### TAREA ASIGNADA
Devuelve íntegro y sin cambios el texto de todo el material, omitiendo cualquier contenido que no sea texto.
== MATERIAL EXTRAÍDO
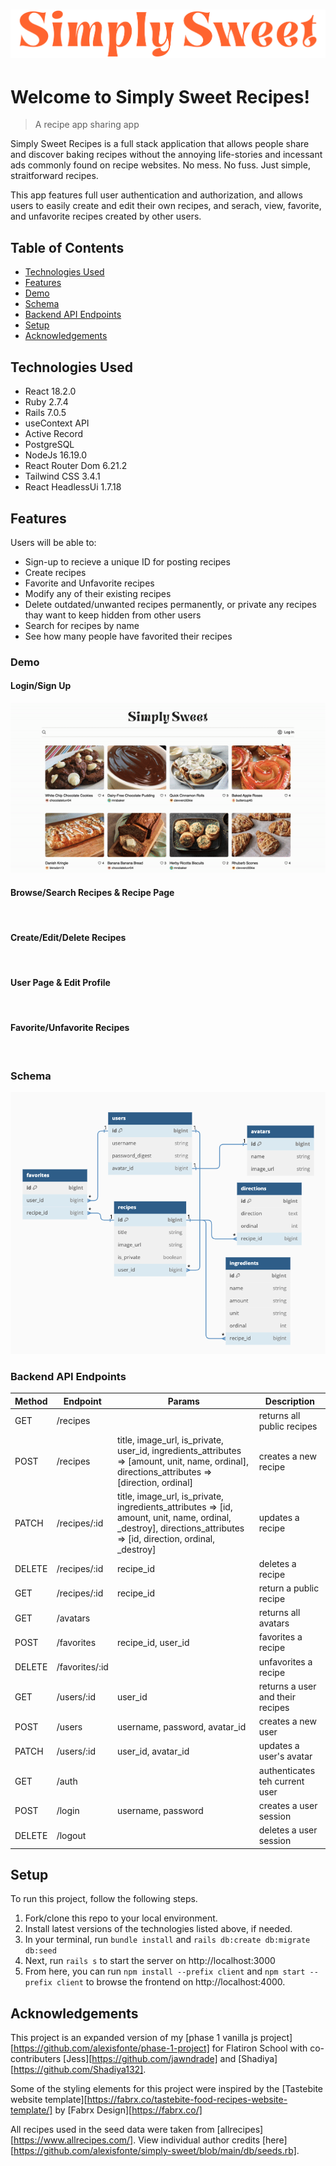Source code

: # ![](https://github.com/alexisfonte/simply-sweet/blob/main/client/src/assets/Simply%20Sweet%20Logo%20Orange.png?raw=true)

# Welcome to Simply Sweet Recipes!

> A recipe app sharing app

Simply Sweet Recipes is a full stack application that allows people share and discover baking recipes without the annoying life-stories and incessant ads commonly found on recipe websites. No mess. No fuss. Just simple, straitforward recipes.

This app features full user authentication and authorization, and allows users to easily create and edit their own recipes, and serach, view, favorite, and unfavorite recipes created by other users.

## Table of Contents

- [Technologies Used](#technologies-used)
- [Features](#features)
- [Demo](#demo)
- [Schema](#schema)
- [Backend API Endpoints](#backend-api-endpoints)
- [Setup](#setup)
- [Acknowledgements](#acknowledgements)

## Technologies Used

- React 18.2.0
- Ruby 2.7.4
- Rails 7.0.5
- useContext API
- Active Record
- PostgreSQL
- NodeJs 16.19.0
- React Router Dom 6.21.2
- Tailwind CSS 3.4.1
- React HeadlessUi 1.7.18

## Features

Users will be able to:

- Sign-up to recieve a unique ID for posting recipes
- Create recipes
- Favorite and Unfavorite recipes
- Modify any of their existing recipes
- Delete outdated/unwanted recipes permanently, or private any recipes thay want to keep hidden from other users
- Search for recipes by name
- See how many people have favorited their recipes

### Demo

#### Login/Sign Up

![](/images/LoginSignUpDemo.gif)

#### Browse/Search Recipes & Recipe Page

![]()

#### Create/Edit/Delete Recipes

![]()

#### User Page & Edit Profile

![]()

#### Favorite/Unfavorite Recipes

![]()

### Schema

![Database Schema](/images/SchemaDiagram.png)

### Backend API Endpoints

| Method | Endpoint       | Params                                                                                                                                                           | Description                      |
| ------ | -------------- | ---------------------------------------------------------------------------------------------------------------------------------------------------------------- | -------------------------------- |
| GET    | /recipes       |                                                                                                                                                                  | returns all public recipes       |
| POST   | /recipes       | title, image_url, is_private, user_id, ingredients_attributes => [amount, unit, name, ordinal], directions_attributes => [direction, ordinal]                    | creates a new recipe             |
| PATCH  | /recipes/:id   | title, image_url, is_private, ingredients_attributes => [id, amount, unit, name, ordinal, _destroy], directions_attributes => [id, direction, ordinal, _destroy] | updates a recipe                 |
| DELETE | /recipes/:id   | recipe_id                                                                                                                                                        | deletes a recipe                 |
| GET    | /recipes/:id   | recipe_id                                                                                                                                                        | return a public recipe           |
| GET    | /avatars       |                                                                                                                                                                  | returns all avatars              |
| POST   | /favorites     | recipe_id, user_id                                                                                                                                               | favorites a recipe               |
| DELETE | /favorites/:id |                                                                                                                                                                  | unfavorites a recipe             |
| GET    | /users/:id     | user_id                                                                                                                                                          | returns a user and their recipes |
| POST   | /users         | username, password, avatar_id                                                                                                                                    | creates a new user               |
| PATCH  | /users/:id     | user_id, avatar_id                                                                                                                                               | updates a user's avatar          |
| GET    | /auth          |                                                                                                                                                                  | authenticates teh current user   |
| POST   | /login         | username, password                                                                                                                                               | creates a user session           |
| DELETE | /logout        |                                                                                                                                                                  | deletes a user session           |

## Setup

To run this project, follow the following steps.
1. Fork/clone this repo to your local environment.
2. Install latest versions of the technologies listed above, if needed.
3. In your terminal, run `bundle install` and `rails db:create db:migrate db:seed`
4. Next, run `rails s` to start the server on http://localhost:3000
5. From here, you can run `npm install --prefix client` and `npm start --prefix client` to browse the frontend on http://localhost:4000.

## Acknowledgements

This project is an expanded version of my [phase 1 vanilla js project][https://github.com/alexisfonte/phase-1-project] for Flatiron School with co-contributers [Jess][https://github.com/jawndrade] and [Shadiya][https://github.com/Shadiya132].

Some of the styling elements for this project were inspired by the [Tastebite website template][https://fabrx.co/tastebite-food-recipes-website-template/] by [Fabrx Design][https://fabrx.co/]

All recipes used in the seed data were taken from [allrecipes][https://www.allrecipes.com/]. View individual author credits [here][https://github.com/alexisfonte/simply-sweet/blob/main/db/seeds.rb].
====
### EJERCICIO RESUELTO
Source code

: # ![](https://github.com/alexisfonte/simply-sweet/blob/main/client/src/assets/Simply%20Sweet%20Logo%20Orange.png?raw=true)

# Welcome to Simply Sweet Recipes!

> A recipe app sharing app

Simply Sweet Recipes is a full stack application that allows people share and discover baking recipes without the annoying life-stories and incessant ads commonly found on recipe websites. No mess. No fuss. Just simple, straitforward recipes.

This app features full user authentication and authorization, and allows users to easily create and edit their own recipes, and serach, view, favorite, and unfavorite recipes created by other users.

## Table of Contents

- [Technologies Used](#technologies-used)
- [Features](#features)
- [Demo](#demo)
- [Schema](#schema)
- [Backend API Endpoints](#backend-api-endpoints)
- [Setup](#setup)
- [Acknowledgements](#acknowledgements)

## Technologies Used

- React 18.2.0
- Ruby 2.7.4
- Rails 7.0.5
- useContext API
- Active Record
- PostgreSQL
- NodeJs 16.19.0
- React Router Dom 6.21.2
- Tailwind CSS 3.4.1
- React HeadlessUi 1.7.18

## Features

Users will be able to:

- Sign-up to recieve a unique ID for posting recipes
- Create recipes
- Favorite and Unfavorite recipes
- Modify any of their existing recipes
- Delete outdated/unwanted recipes permanently, or private any recipes thay want to keep hidden from other users
- Search for recipes by name
- See how many people have favorited their recipes

### Demo

#### Login/Sign Up

![](/images/LoginSignUpDemo.gif)

#### Browse/Search Recipes & Recipe Page

![]()

#### Create/Edit/Delete Recipes

![]()

#### User Page & Edit Profile

![]()

#### Favorite/Unfavorite Recipes

![]()

### Schema

![Database Schema](/images/SchemaDiagram.png)

### Backend API Endpoints

| Method | Endpoint       | Params                                                                                                                                                           | Description                      |
| ------ | -------------- | ---------------------------------------------------------------------------------------------------------------------------------------------------------------- | -------------------------------- |
| GET    | /recipes       |                                                                                                                                                                  | returns all public recipes       |
| POST   | /recipes       | title, image_url, is_private, user_id, ingredients_attributes => [amount, unit, name, ordinal], directions_attributes => [direction, ordinal]                    | creates a new recipe             |
| PATCH  | /recipes/:id   | title, image_url, is_private, ingredients_attributes => [id, amount, unit, name, ordinal, _destroy], directions_attributes => [id, direction, ordinal, _destroy] | updates a recipe                 |
| DELETE | /recipes/:id   | recipe_id                                                                                                                                                        | deletes a recipe                 |
| GET    | /recipes/:id   | recipe_id                                                                                                                                                        | return a public recipe           |
| GET    | /avatars       |                                                                                                                                                                  | returns all avatars              |
| POST   | /favorites     | recipe_id, user_id                                                                                                                                               | favorites a recipe               |
| DELETE | /favorites/:id |                                                                                                                                                                  | unfavorites a recipe             |
| GET    | /users/:id     | user_id                                                                                                                                                          | returns a user and their recipes |
| POST   | /users         | username, password, avatar_id                                                                                                                                    | creates a new user               |
| PATCH  | /users/:id     | user_id, avatar_id                                                                                                                                               | updates a user's avatar          |
| GET    | /auth          |                                                                                                                                                                  | authenticates teh current user   |
| POST   | /login         | username, password                                                                                                                                               | creates a user session           |
| DELETE | /logout        |                                                                                                                                                                  | deletes a user session           |

## Setup

To run this project, follow the following steps.
1. Fork/clone this repo to your local environment.
2. Install latest versions of the technologies listed above, if needed.
3. In your terminal, run `bundle install` and `rails db:create db:migrate db:seed`
4. Next, run `rails s` to start the server on http://localhost:3000
5. From here, you can run `npm install --prefix client` and `npm start --prefix client` to browse the frontend on http://localhost:4000.

## Acknowledgements

This project is an expanded version of my [phase 1 vanilla js project][https://github.com/alexisfonte/phase-1-project] for Flatiron School with co-contributers [Jess][https://github.com/jawndrade] and [Shadiya][https://github.com/Shadiya132].

Some of the styling elements for this project were inspired by the [Tastebite website template][https://fabrx.co/tastebite-food-recipes-website-template/] by [Fabrx Design][https://fabrx.co/]

All recipes used in the seed data were taken from [allrecipes][https://www.allrecipes.com/]. View individual author credits [here][https://github.com/alexisfonte/simply-sweet/blob/main/db/seeds.rb].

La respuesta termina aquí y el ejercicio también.